A few years from now, you could be responding to a job posting that has been optimised by a bot, have your resume shortlisted by another, be interviewed by yet another and then be inducted into your new office by another. Till you meet your boss (who hopefully isn’t a machine) for the final round of interview, you may have minimal to zero human interaction, so ‘caught in traffic’ excuses may not fly anymore. Hiring and talent management processes are getting AI-powered and moving to AI-driven. We are already seeing the beginnings of this.
When was the last time you called up a recruitment agency to circulate your resume? Many people now simply post that they are ‘looking to move/for a change of job’ on their social media job board profile or respond to ads that keep popping up on the platform. Therefore, there is an increasing disintermediation in hiring. If you want a job, you can reach out to the HR or higher ups in any organisation through their Job board profile accounts.
Then there is blockchain. You must wonder how this ‘cryptocurrency tech’ is relevant to HR. Well, it’s because the tech essentially is a ledger that keeps immutable data—the data itself, who made the entry, from where and when, and so on--from various locations. So, if you are a recruiter and your C-suite candidate claims that he/she was building houses for the poor in remote places during a year-long sabbatical or was doing waitering/waitressing jobs across South America to expand his/her mind, then you can verify that information on the ledger from thousands of miles away. A recruiter can skip the tedious, multiple reference checks or hiring an outside agency to check the credentials. Any information entered into the chain has to be confirmed by multiple users, to ensure data authenticity.
At the interview stage, the candidate can be first interviewed by an AI-powered voice bot that can ask all the relevant questions and gauge the candidate’s emotional responses, through a personalised, chatty conversation. The data gathered from this interaction can be presented in an easy-to-use format to the team head or the CEO. For example, the candidate appears tensed when asked about his team-building skills or happier when offered a raise than when offered perks. It helps the next decision-maker find the right role for the candidate, or tailor the job offer to make it more tempting to a good talent.

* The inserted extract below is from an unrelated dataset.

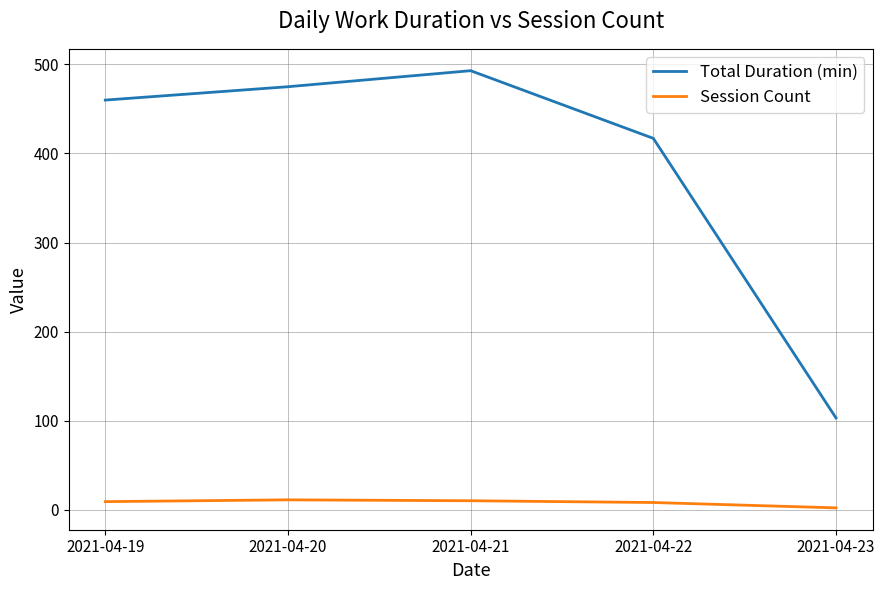

True or false: Total Duration (min) has a value of 164 at 2021-04-23.

False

Artificial intelligence will come to be used for profiling, match making, screening, conducting interviews and skills assessment as well. Today companies can fire employees through AI-powered systems that could bypass the supervisor. The system is such that it can keep track of employee productivity levels, and auto-generated warnings and terminations. Though there are appeals systems in place and supervisors can override the auto-termination process, such practices do raise ethical concerns.
Will machines function with ‘tethics’, or technological ethics? (Tethics is a term believed to have originated in a leading hit comedy from a few years ago.) For example, will the AI-powered bots be able to make effective decisions on diversity hiring? Can machines negotiate between two candidates from different backgrounds and histories? Can machines respond with empathy to an employee whose productivity dropped during to an individual or unique tragedy or challenge?
Meanwhile products are being brought out into the market every day to speed up and make the process of talent acquisition and management efficient. Then there are platforms that study language patterns of companies to help them make more compelling job-postings and to help them strengthen their employer brand. Also today there are recruiting automation platforms that use AI and machine learning (ML) to get candidate-specific insights and offers recommendations to recruiters on how to approach him/her. For example, it estimates the likelihood of the candidate switching jobs and of him/her fitting into the recruiter’s workforce, and of the market demand for the candidate.
Companies also use AI to provide an end-to-end solution, from talent spotting and screening to retaining. It helps companies assess candidates through chatbots and even detect personality traits, and its proctoring tool that allows test-supervision remotely should have come particularly handy to companies during the pandemic lockdown.
AI can conduct diversity searches by digging deeper into candidates’ data and finding, for example, their membership in different social groups. Additionally, AI tools can help in-house HR teams spot candidates within the organisation to fill a vacancy, detect skill gaps in the workforce and anticipate workforce trends that could affect the business. We also have platforms made for a post-pandemic world, in which talent must be found and supported from different corners of the world. This technical-interview platform is made for a remote-first world, helping companies find developers and helping developers build on their coding skills, prepare for interviews and, finally, find a job.
With such solutions coming fast and furiously into the market, we can expect a few changes in the job scene. First, there will be more location-agnostic jobs, then we can expect a decline in soft skills since machines will take time to develop their emotional quotient (or EQ), and we will see new dimensions of diversity. Diversity will not be only about human identities anymore, there will be diversity among bots such as those that are Unix-based or Linux-based. Also, we will start classifying bots as working bots and managing bots. AI will not just transform HR processes, it is set to transform the workforce itself. Just as there are human-supported bots now, there will be AI-powered humans.
Does it seem impossible?
Well, thousands of people in Sweden are already walking around with microchips in their hands to replace keys and cards, that helps them monitor their health. Its health and privacy implications are still contentious, but it is challenging what it means to be smart and be human.